Hello, I wrote a version of your code with totch. The network output is Nan. After debugging, I found that there is a problem with the network. After I reduced many standardization layers, it can run. I don't know if you have encountered this problem.
I find PointNet can also work well on this problem. Maybe you can try swapping with PointNet as backbone. The only change is the input dimension.
Thank you very much for your reply. I'll do it
@dtcheng0829 Please see the updated Readme. You can now access the processed clips.
Thank you very much for replying to me in your busy schedule. I have a few questions here. Firstly, i did some experiments under your code, using adelaidermf and kt3dmoseg, and found that the effect is very poor. I don't know whether you loaded the pre training model. Of course, I will also carefully check my code. Secondly,Will the effect of such a multi-layer network not be affected for such a small data set ? Finally, I'm very sorry to bother you.
Can you try the newly released clips (in *.mat formats)? Please let me know if the performance is still poor. The performance will not be affected the depth of network too much. You can just use the default parameters.
OK, thank you very much for your comments. I will experiment on thr newly kt3dmoseg dataset and tell you the performance. My bad performance is mainly on the Adelaide RMF dataset. This problem has bothered me for a long time. Because the label problem of adelaidermf itself is different from the normal semantic segmentation, I used your clustering method after the network output. And run under multiple networks. When i carry out a leave-one-out cross-validation, the loss of several validation samples will increase all the time. Of course, the perfoamance is not very good.
Hello, for Adelaide RMF dataset. Have you processed the data before entering the network?
Hello, how do you handle different N points input to the network?
Hello, how do you handle different N points input to the network?
This network does not restrict the number of input points. You can try with different number of points.
I would like to know if both your VANILLA and AUGMENT modes were run in the dataset you sent me last time, if so. Does AUGMENT mode run all mat files? Does VANILLA mode run all the SeqXXX_ClipXX_r-1_v-5.mat files?
Hi, for the FBMS59 dataset, how did you convert the RGB image to points as input?

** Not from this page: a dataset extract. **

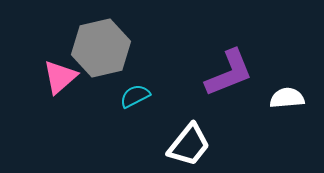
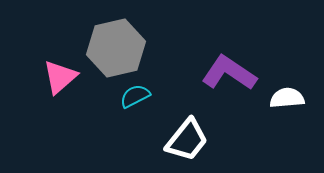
gray hexagon: moved 15 px right
purple L-shape: rotated 124 degrees counterclockwise
white trapezoid: moved 2 px left, 5 px up
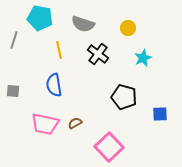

I'm very sorry to bother you again. First, Thank you very much for the KT3DMoSeg dataset you provided last time. I have finished experiments on it. The performance is very good. Seoncd, now I am doing FBMS dataset, and I want to ask some problems. For FBMS data sets, is the point trajectory data (input to the network) used by the result of the paper “Segmentation of Moving Objects by Long Term Video Analysis” ? which is realized by C ++ code. if so, I want to ask whether the subsample pixel is taken 4 or 8? Looking forward to your reply, I will be grateful.
Also, we will cite your articles.
hi, there is nothing in the script “prepareDataset_KT3DMoSeg”, can you provide the dataset download link? thank you!!